Your objective: When a line below contains the word "ligne", copy that line.

_ _ _

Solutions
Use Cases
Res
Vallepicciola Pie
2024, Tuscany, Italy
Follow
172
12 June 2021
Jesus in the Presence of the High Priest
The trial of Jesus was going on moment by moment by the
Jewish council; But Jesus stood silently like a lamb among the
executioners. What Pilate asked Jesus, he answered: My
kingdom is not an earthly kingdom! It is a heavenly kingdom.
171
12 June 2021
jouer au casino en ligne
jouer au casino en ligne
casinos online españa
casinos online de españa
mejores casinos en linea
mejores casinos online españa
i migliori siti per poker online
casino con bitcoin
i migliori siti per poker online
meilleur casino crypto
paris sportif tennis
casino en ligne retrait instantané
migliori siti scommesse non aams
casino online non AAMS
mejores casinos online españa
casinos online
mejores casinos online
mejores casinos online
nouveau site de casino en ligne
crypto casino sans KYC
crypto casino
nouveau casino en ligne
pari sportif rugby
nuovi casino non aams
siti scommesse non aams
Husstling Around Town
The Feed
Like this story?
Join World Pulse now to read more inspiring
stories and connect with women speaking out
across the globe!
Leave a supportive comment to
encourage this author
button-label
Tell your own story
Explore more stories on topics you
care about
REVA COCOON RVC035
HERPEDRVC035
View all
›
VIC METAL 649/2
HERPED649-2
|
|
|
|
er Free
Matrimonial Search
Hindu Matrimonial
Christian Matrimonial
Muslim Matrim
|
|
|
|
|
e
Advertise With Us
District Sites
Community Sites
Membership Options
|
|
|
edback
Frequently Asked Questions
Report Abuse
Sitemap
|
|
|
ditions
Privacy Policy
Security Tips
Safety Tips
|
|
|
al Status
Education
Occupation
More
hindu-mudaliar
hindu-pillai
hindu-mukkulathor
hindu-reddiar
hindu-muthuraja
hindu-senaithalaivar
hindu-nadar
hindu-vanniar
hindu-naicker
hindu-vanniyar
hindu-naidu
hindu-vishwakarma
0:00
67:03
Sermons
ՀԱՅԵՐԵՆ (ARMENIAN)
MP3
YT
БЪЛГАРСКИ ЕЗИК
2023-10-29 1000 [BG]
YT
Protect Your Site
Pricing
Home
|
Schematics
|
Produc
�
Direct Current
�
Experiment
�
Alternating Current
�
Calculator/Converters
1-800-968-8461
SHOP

_ _ _

Task output:
jouer au casino en ligne
jouer au casino en ligne
casino en ligne retrait instantané
nouveau site de casino en ligne
nouveau casino en ligne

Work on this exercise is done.